Ban destaca el liderazgo internacional de Rusia con la mirada puesta en Siria

"Confío en que gracias al papel de liderazgo (de Rusia) muchos problemas a los que se enfrenta la ONU y todo el mundo serán resueltos para el bien de los habitantes de todo el mundo", dijo el líder de la ONU durante su reunión con Putin en la ciudad balneario rusa de Sochi, a orillas del mar Negro.

Ban también se reunió con el ministro de Asuntos Exteriores ruso, Serguéi Lavrov, para pedir la pronta celebración de la conferencia internacional sobre Siria propuesta por Moscú y Washington con el fin de sentar a la mesa de negociaciones a todas las partes involucradas en el conflicto.

"La crisis en Siria es lo primero que tenemos en nuestras mentes. Estoy profundamente preocupado por la violencia y su terrible impacto en millones de civiles", dijo el mandatario de la ONU al término de su encuentro con el jefe de la diplomacia rusa.

Rusia y China, dos de los cinco miembros permanentes del Consejo de Seguridad de la ONU con derecho al veto, se han opuesto en varias ocasiones a la imposición de sanciones internacionales al régimen sirio por la represión de civiles.

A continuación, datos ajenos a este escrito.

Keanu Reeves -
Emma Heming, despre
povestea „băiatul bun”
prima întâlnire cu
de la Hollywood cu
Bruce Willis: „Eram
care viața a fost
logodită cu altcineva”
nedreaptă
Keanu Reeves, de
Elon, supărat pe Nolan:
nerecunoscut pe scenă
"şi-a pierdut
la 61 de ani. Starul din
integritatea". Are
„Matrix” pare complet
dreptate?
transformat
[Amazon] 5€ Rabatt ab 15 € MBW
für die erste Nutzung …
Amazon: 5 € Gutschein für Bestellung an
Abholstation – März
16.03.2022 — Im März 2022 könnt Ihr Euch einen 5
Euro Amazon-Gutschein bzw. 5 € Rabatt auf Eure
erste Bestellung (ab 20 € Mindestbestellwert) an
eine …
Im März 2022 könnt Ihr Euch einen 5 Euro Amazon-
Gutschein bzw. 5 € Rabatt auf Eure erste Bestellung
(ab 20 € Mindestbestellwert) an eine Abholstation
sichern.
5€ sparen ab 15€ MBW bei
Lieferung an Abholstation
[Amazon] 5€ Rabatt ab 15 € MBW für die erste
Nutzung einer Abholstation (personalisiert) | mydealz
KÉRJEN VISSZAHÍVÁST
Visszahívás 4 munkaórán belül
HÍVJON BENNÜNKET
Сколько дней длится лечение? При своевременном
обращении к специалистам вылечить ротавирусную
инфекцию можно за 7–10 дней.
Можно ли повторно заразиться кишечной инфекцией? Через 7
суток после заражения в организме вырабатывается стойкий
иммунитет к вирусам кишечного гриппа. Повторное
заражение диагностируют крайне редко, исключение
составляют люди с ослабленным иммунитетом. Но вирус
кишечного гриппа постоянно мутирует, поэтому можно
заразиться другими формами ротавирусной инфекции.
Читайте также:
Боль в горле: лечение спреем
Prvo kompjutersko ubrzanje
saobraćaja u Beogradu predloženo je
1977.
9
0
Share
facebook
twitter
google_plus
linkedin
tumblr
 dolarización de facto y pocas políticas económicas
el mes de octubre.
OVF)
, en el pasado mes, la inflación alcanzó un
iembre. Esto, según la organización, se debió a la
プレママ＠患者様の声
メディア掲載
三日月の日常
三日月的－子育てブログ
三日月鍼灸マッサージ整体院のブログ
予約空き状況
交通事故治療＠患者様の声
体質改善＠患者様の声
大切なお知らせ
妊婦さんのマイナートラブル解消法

Por otra parte, Israel exige insistentemente a Rusia que no suministre armamento al régimen del presidente sirio, Bachar al Asad, mientras Moscú rechaza tajantemente aquellas voces en Occidente que piden dotar de armas a la oposición siria.

Ban recordó que "Naciones Unidas está trabajando para poner fin a violencia lo antes posible y pasar a un nuevo futuro en el que el pueblo sirio tenga paz, libertad, dignidad y justicia".

El máximo dirigente de la ONU dio las gracias a Lavrov y al secretario de Estado norteamericano, John Kerry, por la iniciativa de convocar la conferencia e insistió en su pronta celebración debido a la gravedad de la situación en Siria.

"No podemos perder el impulso", dijo Ban, quien destacó en la comparecencia ante los periodistas, trasmitida en directo por la página web de la Cancillería rusa, las "grandes expectativas" que ha generado la propuesta ruso-estadounidense.

Al mismo tiempo, expresó su coincidencia con la diplomacia rusa "en que una solución política negociada es la única vía para poner fin a la crisis".

Lavrov, por su parte, expresó el deseo de Rusia de que la conferencia sobre Siria se celebre bajo la égida de la ONU y agregó que toda la comunidad internacional está interesada en que la situación en Siria sea llevada al cauce político.

"Lo más importante ahora es entender quiénes de los sirios están dispuestos a participar en la conferencia. Si no es así, no pasará nada", dijo el ministro ruso.

Moscú, agregó, insiste en que en la conferencia deben participar no sólo los representantes de los países que concurrieron el año pasado a la cita de Ginebra, sino también delegados de Irán, Arabia Saudí y países vecinos de Siria.

El conflicto en la península de Corea fue otro de los asuntos más importantes que trató el secretario general de la ONU con los mandatarios rusos, a los que trasladó "una gran preocupación por la tensión que se mantiene" en la región "y la retórica agresiva de la República Popular Democrática de Corea".

"Tengo la convicción de que ambas partes deben sentarse a la mesa de negociaciones y empezar el diálogo, al que está dispuesta a dar su apoyo la ONU", indicó Ban, que pidió a Rusia, a los otros tres mediadores internacionales (EEUU, Japón y China) y a las dos Coreas crear las condiciones políticas propicias para las conversaciones.

El ministro ruso calificó de "inaceptables las acciones emprendidas por Corea del Norte desatendiendo las resoluciones del Consejo de Seguridad de la ONU", pero insistió en que "la crisis en la península de Corea no puede ser aprovechada para militarizar la región".

"No se puede usar la situación actual como pretexto para incrementar los arsenales de armas en una región ya de por sí bastante compleja", señaló el jefe de la diplomacia rusa en la rueda de prensa posterior a la reunión con Ban.

Al mismo tiempo, Lavrov señaló que la comunidad internacional debe evitar respuestas inadecuadas a las provocaciones de Pyongyang.

"Estamos convencidos de que hay que evitar respuestas inadecuadas que sólo podrían incrementar la tensión militar en la península de Corea y en su entorno", apuntó Lavrov.